Glaucoma is one of the leading causes of visual impairment worldwide. Traditionally, treatment of glaucoma has involved pharmacologic and laser treatment, until the disease progresses to a stage that warrants the need for trabeculectomy. In recent years, microinvasive glaucoma surgery (MIGS) procedures have emerged, creating new options for those who do not meet the criteria for trabeculectomy. In an expert interview, Nils Loewen of the University of Pittsburgh School of Medicine, Pittsburgh, Pennsylvania, discusses the latest development in MIGS, as well as the new glaucoma severity index developed by his research team. Finally, he describes his work in locating and modifying the main impediment to outflow in advanced glaucoma.
Q. Could you tell us a little about the ex vivo training model your research group have used for MIGS?
MIGS is performed in a submillimeter-wide space approximately 200 times smaller than what is used in epibulbar glaucoma surgery. It is surprisingly difficult to master, even for confident anterior segment surgeons: one has to avoid injuring the ciliary body band, iris root and cornea and learn to respect the outer wall of Schlemm’s canal. Any undue outward pressure can ruin the collector channel openings. This is not trivial, and is similar to cataract surgery, where trainees improve from a 20% complication rate (capsule rupture) to 2% towards the end of their residency training. Cataract complications simply look more dramatic when they happen. Until now, MIGS trainees learned by improving in actual patients, but the use of pig eyes is an inexpensive and effective alternative, as we have shown in our training system.1 Trainees can estimate their learning curve by infusing a dye into the eye afterwards and measuring the extent.
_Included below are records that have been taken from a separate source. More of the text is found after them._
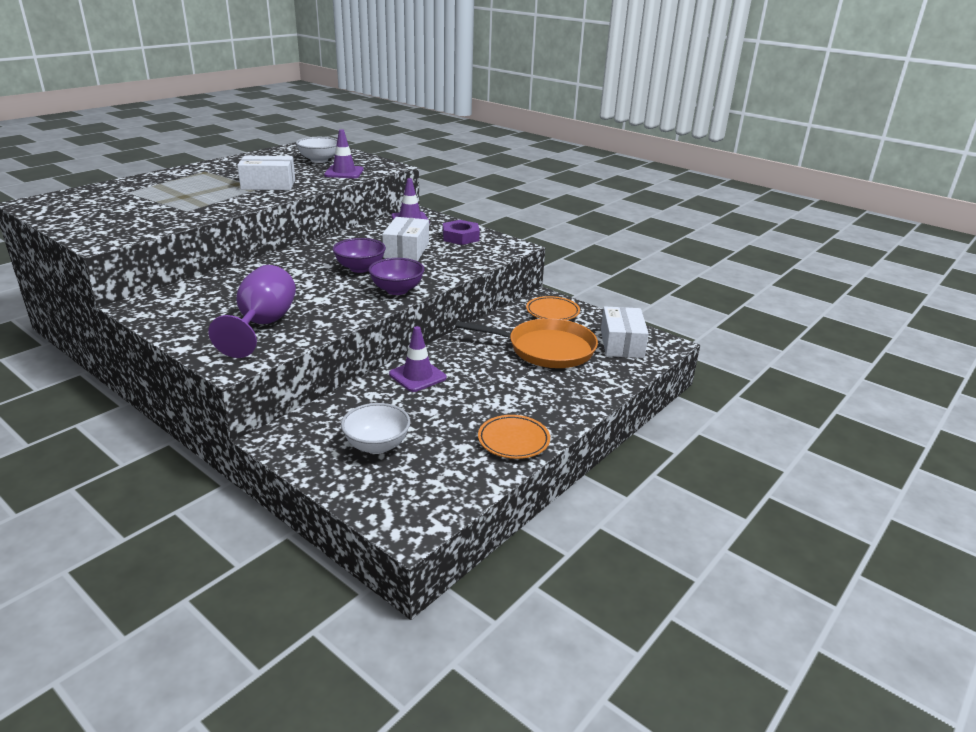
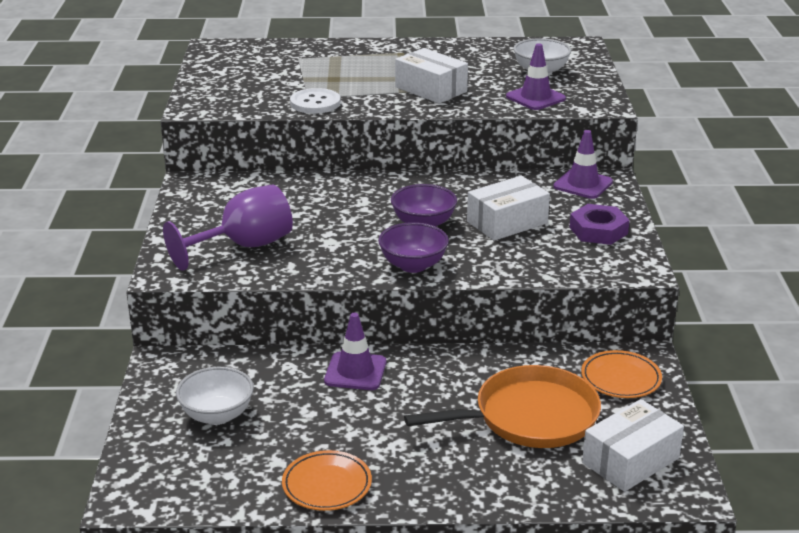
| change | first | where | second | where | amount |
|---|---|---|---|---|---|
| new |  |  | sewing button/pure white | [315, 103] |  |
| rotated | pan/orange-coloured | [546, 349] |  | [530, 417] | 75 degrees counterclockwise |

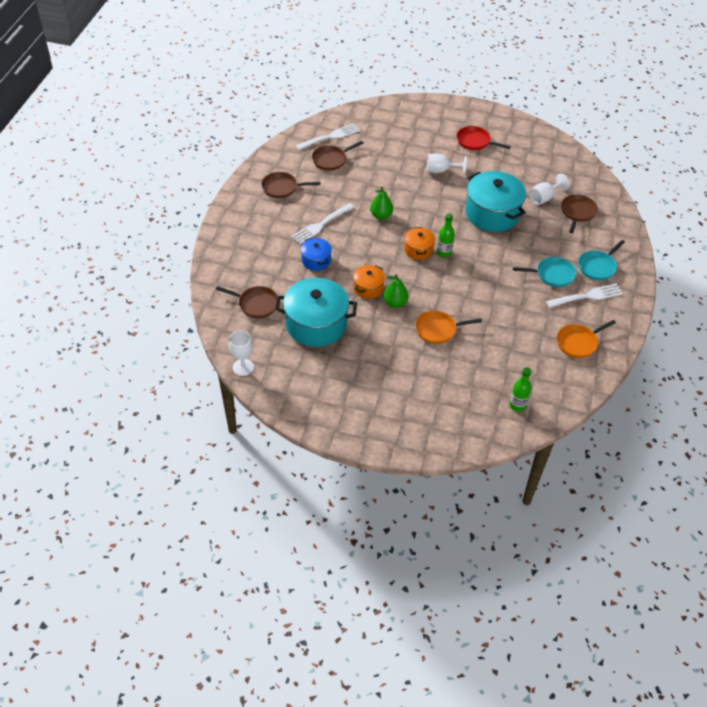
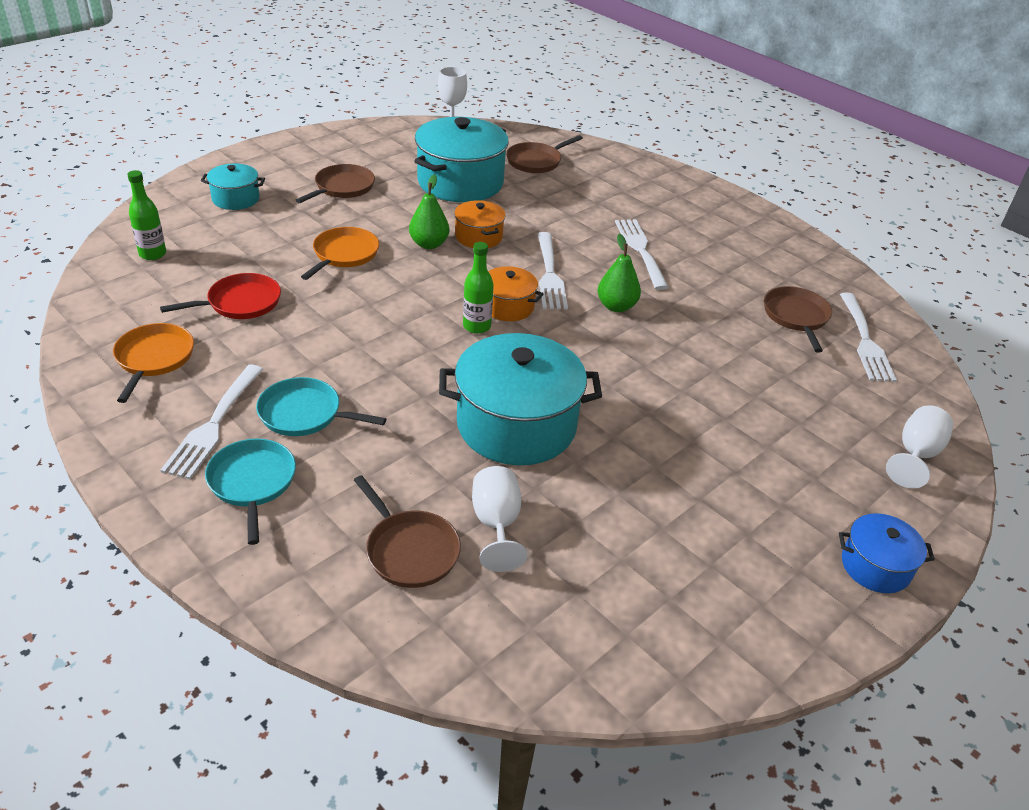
| change | first | where | second | where | amount |
|---|---|---|---|---|---|
| new |  |  | cooking pot/teal | [236, 199] |  |
| new |  |  | dinner fork/pure white | [549, 274] |  |
| shifted | pan/brown | [282, 188] |  | [342, 187] |  |
| shifted | cooking pot/cobalt | [316, 260] |  | [875, 566] |  |
| shifted | goblet/pure white | [441, 170] |  | [915, 455] |  |
| shifted | pan/crimson | [475, 141] |  | [240, 302] |  |
| rotated | pan/teal | [553, 274] |  | [304, 414] | 75 degrees clockwise |

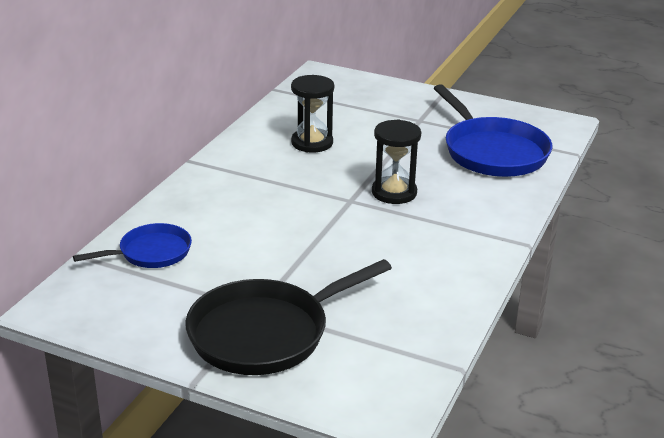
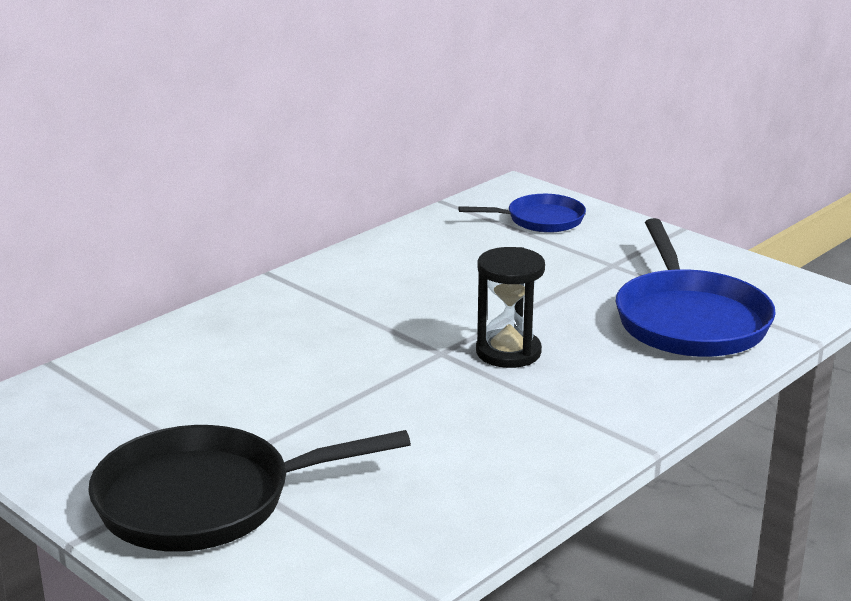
| change | first | where | second | where | amount |
|---|---|---|---|---|---|
| gone | sand timer/ebony | [312, 143] |  |  |  |
| shifted | pan/cobalt | [151, 253] |  | [540, 220] |  |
The main challenge in learning MIGS is actually the continuous visualisation of the target structure with a goniolens. This visualisation and the tactile feedback in pig eyes are very similar to human eyes, even though pig eyes do not have a single Schlemm’s canal lumen but rather Schlemm’s canal-like segments hidden behind a thick trabecular meshwork.
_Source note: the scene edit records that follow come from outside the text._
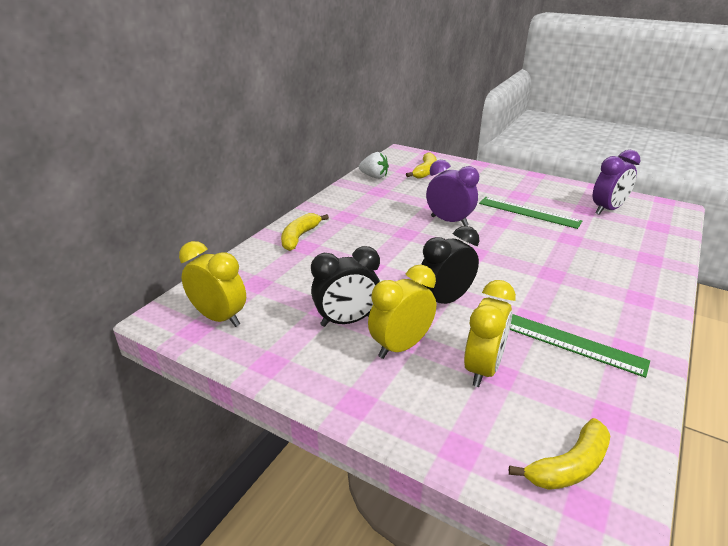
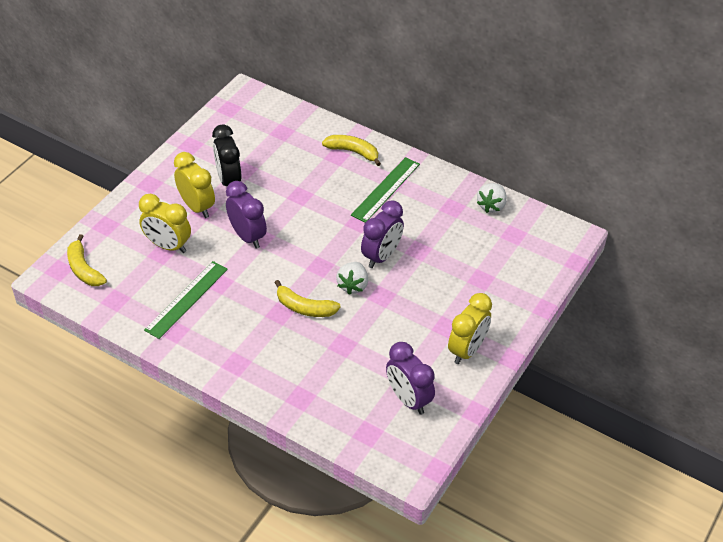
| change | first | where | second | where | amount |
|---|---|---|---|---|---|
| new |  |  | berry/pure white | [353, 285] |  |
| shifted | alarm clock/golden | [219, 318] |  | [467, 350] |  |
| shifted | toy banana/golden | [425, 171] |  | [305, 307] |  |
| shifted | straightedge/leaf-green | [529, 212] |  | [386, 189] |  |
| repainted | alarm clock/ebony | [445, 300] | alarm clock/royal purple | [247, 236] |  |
Q. How do active irrigation and aspiration affect interior anterior chamber maintenance and ease of handling in MIGS?
In a recent study, we found that the biggest differences are visualisation and versatility.2 Until now, the only system that maintained the anterior chamber actively with an irrigation and aspiration system was the Trabectome (Neomedix Inc.; Tustin, CA, US), while the other surgical modalities used a viscoelastic device. MIGS that do not have an active chamber maintenance include a passive dual blade goniectome that excises the trabecular meshwork (TM)3 and TM bypass stents.4,5 Viscoelastics make MIGS surgery difficult by trapping bubbles, debris and blood. The anterior chamber typically shallows progressively to only 21% as viscoelastic escapes. This makes the angle more narrow and causes billowing movements of the iris.
Q. How do the active dual blade goniectome and passive dual blade goniectome compare in terms of efficacy in MIGS?
We saw in canalograms that viscoelastic remnants also impair early outflow, despite thorough irrigation and aspiration at the end of the procedure. Similar to the trabectome, the active dual blade goniectome is versatile because of the irrigation and aspiration and can be used for goniosynechiolysis in narrow or closed angles.6,7 It can simply be plugged into any phaco machine or gravity-fed infusion system that uses a pole.
Q. What are the main benefits of the new glaucoma severity index?
We created a simple glaucoma severity index to capture the severity and the relative resistance to treatment of a glaucoma.8–10 For instance, some patients require three drops to achieve a certain pressure, while others only need one to achieve the same. A patient with a higher intraocular pressure (IOP) requires a larger pressure reduction. The index considers these factors and allows one to stratify existing data, for instance, in retrospective research, for a fair comparison of outcomes. We were surprised that patients with a high IOP before ab interno trabeculectomy have a larger pressure reduction. The same was the case for patients who were on more medications. We concluded that both the need for eye drops and a higher IOP before surgery indicate a trabecular meshwork with a high outflow resistance and is followed by a relatively larger reduction compared to mild glaucomas.
Q. What is the main impediment to outflow in advanced glaucoma?
The trabecular meshwork is the main impediment to outflow but, surprisingly, up to 50% is caused by an unknown resistance that is downstream. In four of our recent clinical TM ablation studies with up to 1,340 patients, this post-trabecular resistance causes a higher failure rate and a higher postoperative IOP in many individuals with advanced glaucoma.11–14 As glaucoma surgeons are well aware, only a small fraction of patients (in our hands about 0.3%) achieve the predicted IOP that would be equal to that of episcleral venous pressure.14 In our laboratory studies we have started to locate and modify this resistance.